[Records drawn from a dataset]
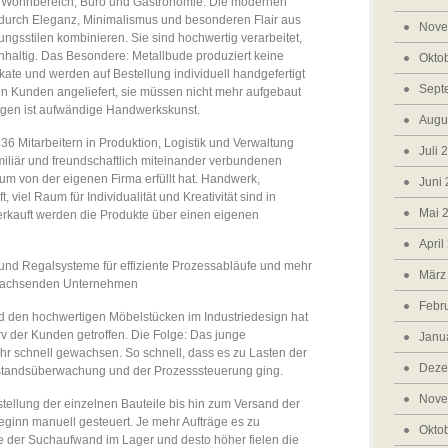
für Wohnbereich, Büro und Gastronomie. Die modernen
 durch Eleganz, Minimalismus und besonderen Flair aus
Nove
tungsstilen kombinieren. Sie sind hochwertig verarbeitet,
chhaltig. Das Besondere: Metallbude produziert keine
Okto
ate und werden auf Bestellung individuell handgefertigt
Sept
en Kunden angeliefert, sie müssen nicht mehr aufgebaut
tigen ist aufwändige Handwerkskunst.
Augu
36 Mitarbeitern in Produktion, Logistik und Verwaltung
Juli 
iliär und freundschaftlich miteinander verbundenen
um von der eigenen Firma erfüllt hat. Handwerk,
Juni
 viel Raum für Individualität und Kreativität sind in
Mai 
erkauft werden die Produkte über einen eigenen
April
 Regalsysteme für effiziente Prozessabläufe und mehr
März
 wachsenden Unternehmen
Febr
 den hochwertigen Möbelstücken im Industriedesign hat
 der Kunden getroffen. Die Folge: Das junge
Janu
hr schnell gewachsen. So schnell, dass es zu Lasten der
Deze
estandsüberwachung und der Prozesssteuerung ging.
Nove
ellung der einzelnen Bauteile bis hin zum Versand der
eginn manuell gesteuert. Je mehr Aufträge es zu
Okto
de der Suchaufwand im Lager und desto höher fielen die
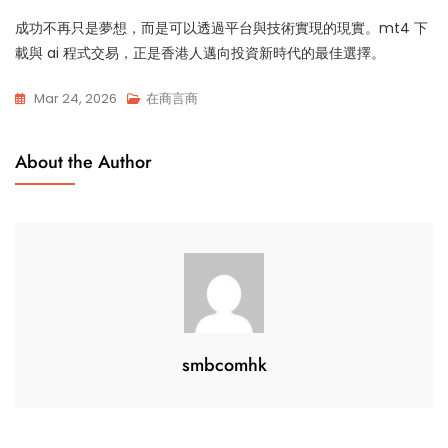
成功不再只是夢想，而是可以透過平台與技術實現的現實。mt4 下
載與 ai 程式交易，正是香港人邁向投資新時代的最佳選擇。
Mar 24, 2026
在商言商
About the Author
smbcomhk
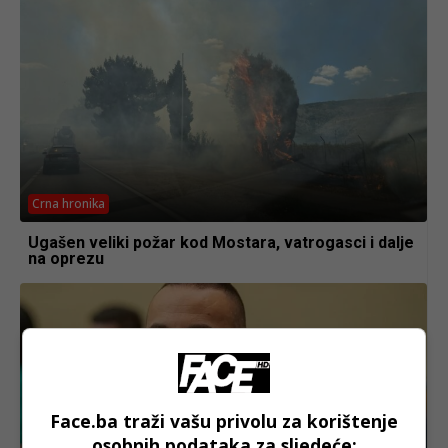
Crna hronika
Ugašen veliki požar kod Mostara, vatrogasci i dalje
na oprezu
Face.ba traži vašu privolu za korištenje
osobnih podataka za sljedeće:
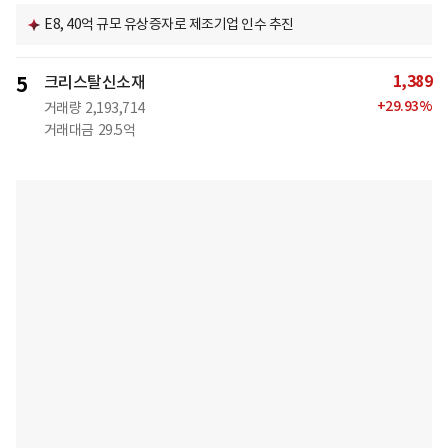
E8, 40억 규모 유상증자로 제조기업 인수 추진
1,389
5
크리스탈신소재
+
29.93
%
거래량
2,193,714
거래대금
29.5억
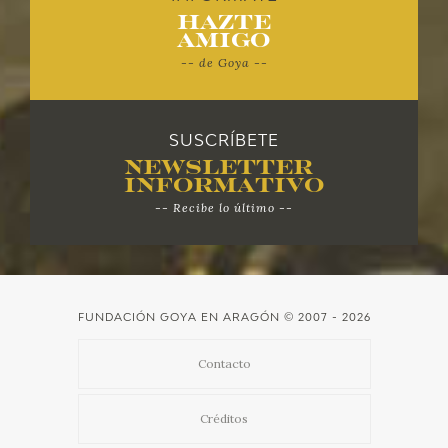
Hazte
Amigo
-- de Goya --
SUSCRÍBETE
Newsletter
Informativo
-- Recibe lo último --
FUNDACIÓN GOYA EN ARAGÓN
© 2007 - 2026
Contacto
Créditos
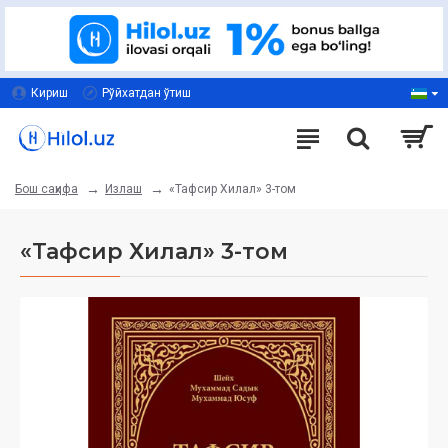
Кириш
Рўйхатдан ўтиш
Излаш
«Тафсир Хилал» 3-том
Бош саҳифа
«Тафсир Хилал» 3-том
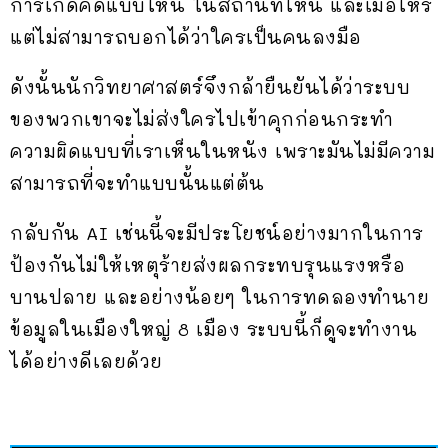
การเกิดคดีแบบไหน ในสถานที่ไหน และเมื่อไหร่
แต่ไม่สามารถบอกได้ว่าใครเป็นคนลงมือ
ดังนั้นนักวิทยาศาสตร์จึงกล้ายืนยันได้ว่าระบบ
ของพวกเขาจะไม่ส่งใครไปเข้าคุกก่อนกระทำ
ความผิดแบบที่เราเห็นในหนัง เพราะมันไม่มีความ
สามารถที่จะทำแบบนั้นแต่ต้น
กลับกัน AI เช่นนี้จะมีประโยชน์อย่างมากในการ
ป้องกันไม่ให้เหตุร้ายส่งผลกระทบรุนแรงหรือ
บานปลาย และอย่างน้อยๆ ในการทดลองทำนาย
ข้อมูลในเมืองใหญ่ 8 เมือง ระบบนี้ก็ดูจะทำงาน
ได้อย่างดีเลยด้วย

— Brief —
Tally up the lines in the data that hold the word "sind". Only the total should be given.

— Result of this task —
2